I believe Nvidia is charging a lot because they know that the perf over the 10 series will be pretty huge.

Turing is not based on Pascal architecture, it is a brand new architecture that Nvidia has worked on for 10 years, so basically we cant guess the perf based on how many cores it has, because we don't know how powerful the cores are on Turing yet, but my guess is that they are a lot more powerful than the Pascal cores.

I think that once the official benchmarks come out, a lot of people are going to be surprised how powerful Turing really is.
 
I believe Nvidia is charging a lot because they know that the perf over the 10 series will be pretty huge.

Turing is not based on Pascal architecture, it is a brand new architecture that Nvidia has worked on for 10 years, so basically we cant guess the perf based on how many cores it has, because we don't know how powerful the cores are on Turing yet, but my guess is that they are a lot more powerful than the Pascal cores.

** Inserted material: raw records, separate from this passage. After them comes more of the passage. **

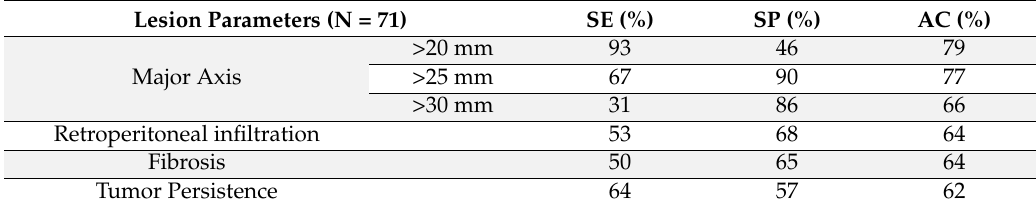
Figure 1. CT images of PDAC (pancreatic phase). At the CT evaluation; the lesion before chemoradiotherapy (left) is quite similar to the post-chemoradiotherapy evaluation (right), showing only minimal dimensional regression. No tumor persistence was reported in the resection specimen. Table 3. Sensitivity, specificity, and accuracy values reported for imaging parameters referring to the respective anatomopathological finding. AC = Accuracy. SE = Sensitivity. SP = Specificity. Lesion Parameters (N =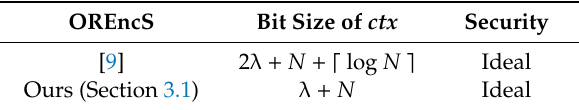
Table 1. Comparison of our order-revealing encryption for polynomially-sized domains (OREncS) scheme defined in Section 3.1 and the existing scheme of [9]. Note that this is the result when the same 1-bit output hash function is applied to their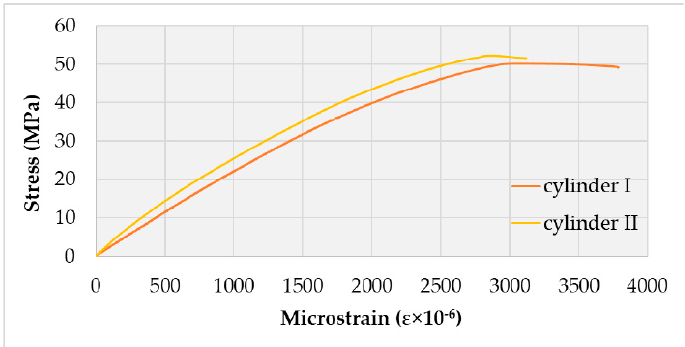
Figure 2. Stress–strain relation for concrete under compression.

I think that once the official benchmarks come out, a lot of people are going to be surprised how powerful Turing really is.
Did they mention it at the unveiling that it will be much more powerful than the 1080ti?
 
why is VRAM not increasing with the 2000 series?...still stuck on the same 8GB or 11GB (Ti)

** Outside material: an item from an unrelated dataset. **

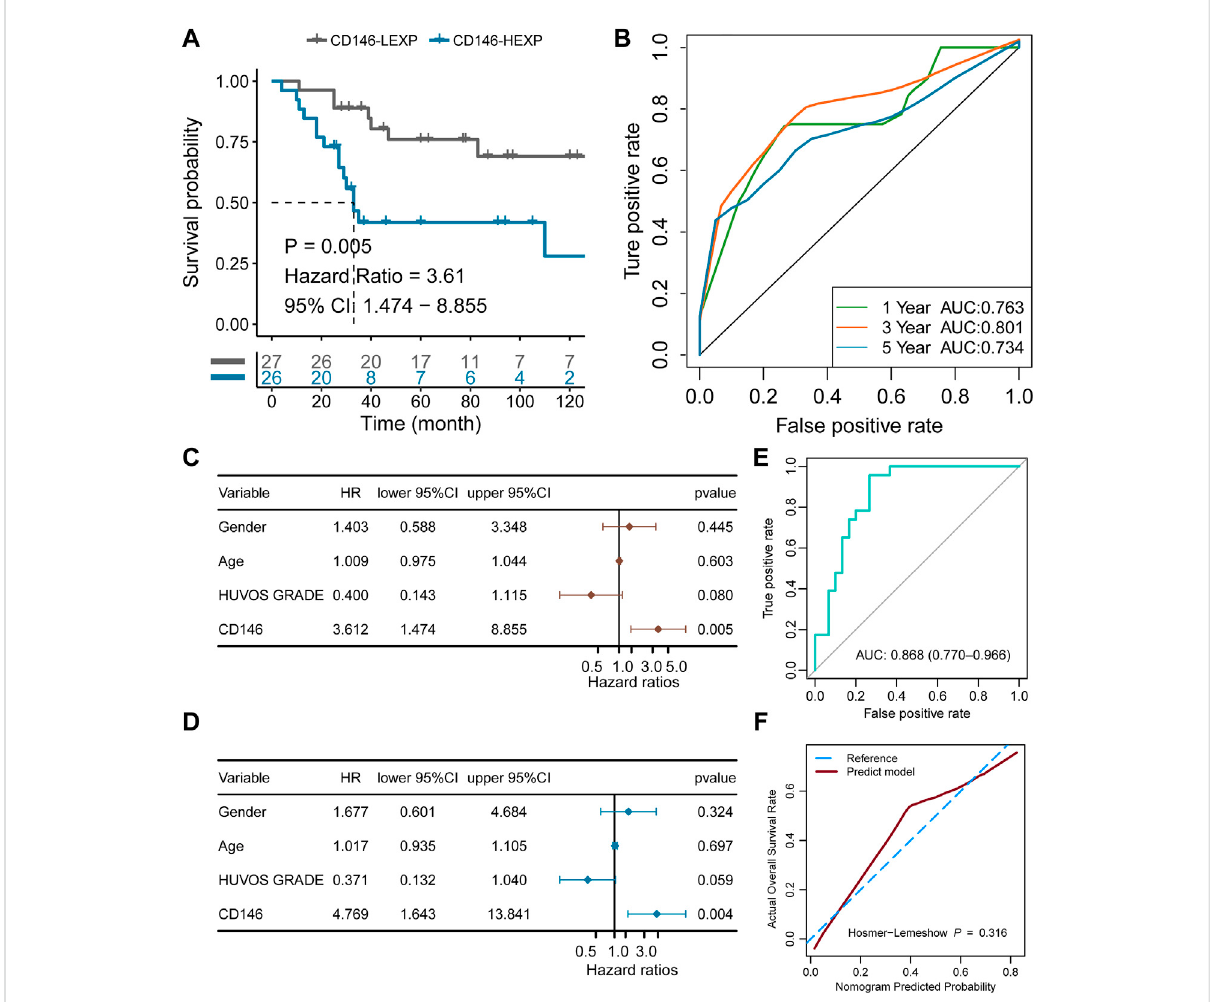
FIGURE 7 Validation of the independent prognostic value of CD146 in the external GSE21257 cohort. (A) K-M plot showing the diverse clinical overall survival outcomes of the CD146 low and high groups. (B) ROC curve showing the prognostic value of the CD146 expression level. (C) Results from univariateCoxregressionanalysisoftheCD146groupandclinicalfeatures. (D) ResultsfrommultivariateCoxregressionanalysisoftheCD146group and clinical features. (E) Validation of the nomogram by ROC curve in GSE21257 cohort. (F) Validation of the nomogram by calibration curve in GSE21257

It is interesting that Nvidia kept the 2080 Ti at 11GB. Maybe they are afraid of cannibalizing their professional (volta) market. I've heard reports that 12GB or more is necessary for some enterprise uses. That 1 GB literally makes all the difference. For $1200 I'm sure they could have given us 12GB but it seems they want to segment their market between video game enthusiasts and professional workstation type users.
 
Did they mention it at the unveiling that it will be much more powerful than the 1080ti?

They didn't mention anything about how much more powerful it will be in non Ray Tracing game titles, I liked QuantumBraced comment above, the Tensor cores and AI should benefit in older games, propelling them to run at very high fps.
 
Looks like Ray tracing takes a huge performance hit. Can't even run shadow of the tomb raider at 60fps at 1080p LOL. Huge gimmick. Why spend $1200 for features that force you to run at 1080p.

https://www.dsogaming.com/news/nvid...-tomb-raider-with-60fps-at-1080p-with-rtx-on/
And this is one of the reasons we're not seeing any benchmarks or reviews at this point. Nvidia knows damn well these cards are not going to perform all that great when running Ray tracing. And looking at the specs on the card it's likely not to be much of an improvement in regular games over the current gpus. But hey let's go pay $1,200 for a GPU with absolutely no fucking reviews and worry about it later...
 
They didn't mention anything about how much more powerful it will be in non Ray Tracing game titles, I liked QuantumBraced comment above, the Tensor cores and AI should benefit in older games, propelling them to run at very high fps.

We didn't get any perf gains from the tensor cores with the Titan V, so if it were capable of that then Nvidia must have been sandbagging with the drivers.